Johnny had been working for a decade when he entered into a professional relationship with producer Huey Meaux in 1964, but it wasn’t until he came under Huey’s wing that his records found their way beyond Texas and onto bigger labels. Huey recognised Johnny’s talent and recorded him extensively. The records they made together form the basis of this important new 2CD set.

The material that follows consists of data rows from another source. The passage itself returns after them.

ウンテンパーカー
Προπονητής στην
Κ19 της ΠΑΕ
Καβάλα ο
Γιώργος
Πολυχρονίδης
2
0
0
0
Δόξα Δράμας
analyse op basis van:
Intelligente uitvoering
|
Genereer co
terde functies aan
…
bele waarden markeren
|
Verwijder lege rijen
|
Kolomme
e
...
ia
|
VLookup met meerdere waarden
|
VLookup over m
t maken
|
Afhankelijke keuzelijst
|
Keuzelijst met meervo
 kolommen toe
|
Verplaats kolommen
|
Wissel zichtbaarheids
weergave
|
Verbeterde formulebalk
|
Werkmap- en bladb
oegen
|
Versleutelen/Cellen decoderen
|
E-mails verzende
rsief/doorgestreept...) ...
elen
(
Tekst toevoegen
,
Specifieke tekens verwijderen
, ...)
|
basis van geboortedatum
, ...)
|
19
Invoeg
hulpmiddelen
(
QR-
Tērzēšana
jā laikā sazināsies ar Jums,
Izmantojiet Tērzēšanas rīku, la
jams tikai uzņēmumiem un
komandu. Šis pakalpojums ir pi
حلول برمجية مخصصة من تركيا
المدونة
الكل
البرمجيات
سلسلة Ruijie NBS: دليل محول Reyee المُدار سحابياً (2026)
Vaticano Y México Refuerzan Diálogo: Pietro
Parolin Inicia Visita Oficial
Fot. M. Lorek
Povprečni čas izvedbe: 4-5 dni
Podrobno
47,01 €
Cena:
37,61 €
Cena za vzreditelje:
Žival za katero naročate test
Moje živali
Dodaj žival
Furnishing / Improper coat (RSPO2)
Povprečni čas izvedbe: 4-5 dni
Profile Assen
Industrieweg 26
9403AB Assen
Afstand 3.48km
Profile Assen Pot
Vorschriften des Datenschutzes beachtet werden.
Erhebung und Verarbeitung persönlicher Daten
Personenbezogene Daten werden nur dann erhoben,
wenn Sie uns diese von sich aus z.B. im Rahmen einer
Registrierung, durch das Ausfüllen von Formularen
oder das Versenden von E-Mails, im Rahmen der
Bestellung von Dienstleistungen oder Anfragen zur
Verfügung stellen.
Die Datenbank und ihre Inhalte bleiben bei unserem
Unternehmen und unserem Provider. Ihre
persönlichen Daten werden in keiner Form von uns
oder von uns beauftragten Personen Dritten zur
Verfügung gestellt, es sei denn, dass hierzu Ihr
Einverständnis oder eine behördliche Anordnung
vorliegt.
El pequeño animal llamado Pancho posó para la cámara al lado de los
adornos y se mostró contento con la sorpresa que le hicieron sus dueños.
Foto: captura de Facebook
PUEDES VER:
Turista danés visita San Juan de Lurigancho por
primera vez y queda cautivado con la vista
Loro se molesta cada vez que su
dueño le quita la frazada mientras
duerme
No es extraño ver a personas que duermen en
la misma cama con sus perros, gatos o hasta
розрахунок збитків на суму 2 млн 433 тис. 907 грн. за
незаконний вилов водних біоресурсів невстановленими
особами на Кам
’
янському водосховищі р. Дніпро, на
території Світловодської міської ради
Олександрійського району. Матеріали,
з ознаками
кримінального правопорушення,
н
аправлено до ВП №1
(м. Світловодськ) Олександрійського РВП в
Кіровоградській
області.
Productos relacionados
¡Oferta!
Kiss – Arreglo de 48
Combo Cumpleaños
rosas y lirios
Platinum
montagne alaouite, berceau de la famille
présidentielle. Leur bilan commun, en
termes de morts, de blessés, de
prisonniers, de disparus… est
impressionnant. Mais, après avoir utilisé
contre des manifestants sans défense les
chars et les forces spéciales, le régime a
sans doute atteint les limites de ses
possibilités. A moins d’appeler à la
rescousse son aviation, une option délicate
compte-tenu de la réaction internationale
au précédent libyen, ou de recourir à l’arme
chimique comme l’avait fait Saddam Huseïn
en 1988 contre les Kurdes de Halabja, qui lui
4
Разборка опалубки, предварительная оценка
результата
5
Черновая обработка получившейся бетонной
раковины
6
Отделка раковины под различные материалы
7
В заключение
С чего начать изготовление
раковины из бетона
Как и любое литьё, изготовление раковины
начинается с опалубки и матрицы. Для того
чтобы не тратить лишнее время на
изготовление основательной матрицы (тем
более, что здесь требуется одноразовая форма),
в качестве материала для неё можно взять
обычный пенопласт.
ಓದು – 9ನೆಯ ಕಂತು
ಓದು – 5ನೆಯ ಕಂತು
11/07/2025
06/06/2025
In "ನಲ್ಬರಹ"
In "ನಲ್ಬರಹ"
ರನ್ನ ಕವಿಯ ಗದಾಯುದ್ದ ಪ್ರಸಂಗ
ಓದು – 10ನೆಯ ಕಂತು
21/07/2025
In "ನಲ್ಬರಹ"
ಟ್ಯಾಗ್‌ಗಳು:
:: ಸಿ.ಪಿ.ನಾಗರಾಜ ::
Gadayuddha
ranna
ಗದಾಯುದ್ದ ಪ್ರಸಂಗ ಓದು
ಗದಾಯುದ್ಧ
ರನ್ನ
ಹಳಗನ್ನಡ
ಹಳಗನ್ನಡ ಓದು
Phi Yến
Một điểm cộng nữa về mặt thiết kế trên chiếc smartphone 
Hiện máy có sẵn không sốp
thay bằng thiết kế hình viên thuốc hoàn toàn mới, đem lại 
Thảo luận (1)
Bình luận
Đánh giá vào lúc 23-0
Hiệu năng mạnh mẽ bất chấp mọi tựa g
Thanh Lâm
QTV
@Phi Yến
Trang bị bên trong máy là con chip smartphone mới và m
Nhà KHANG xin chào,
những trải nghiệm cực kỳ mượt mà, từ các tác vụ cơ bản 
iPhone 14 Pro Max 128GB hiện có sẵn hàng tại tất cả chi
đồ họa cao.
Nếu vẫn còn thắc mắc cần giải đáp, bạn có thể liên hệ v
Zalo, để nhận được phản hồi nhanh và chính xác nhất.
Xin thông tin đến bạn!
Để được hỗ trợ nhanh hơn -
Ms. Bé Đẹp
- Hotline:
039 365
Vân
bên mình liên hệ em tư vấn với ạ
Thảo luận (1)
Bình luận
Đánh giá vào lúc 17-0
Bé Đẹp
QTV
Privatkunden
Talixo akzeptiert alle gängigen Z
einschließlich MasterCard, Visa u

“It’s Me” is the most comprehensive collection of Johnny’s mid-60s to early 70s recordings ever assembled. Here you’ll find Huey Meaux-produced Wand, Suave, Jet Stream, Boogaloo and Wet Soul singles, material Johnny either sold to or cut directly for Kent-Modern in the early 1970s, two rare duets he recorded with South Texas R&B heroine Miss La Vell White as Johnny & Lilly, sides submitted to Wand for a proposed album that never happened, previously undocumented songs, and some fabulous vocal/guitar demos, some of which have never been issued before. None have ever sounded better than they do here, thanks to extensive vault research undertaken by me and my colleague Alec Palao in 2012. (Due to the disappearance or deterioration of a few tapes, fresh dubs were made and remastered from scratch.)
I first heard Johnny Copeland when my old pal Tony Cummings sat me down and played me ‘Dedicated To The Greatest’ almost 45 years ago. The power and soul in his voice made me an immediate fan. It’s been a true honour to work on a project that at last puts this classic material into the context it’s always deserved.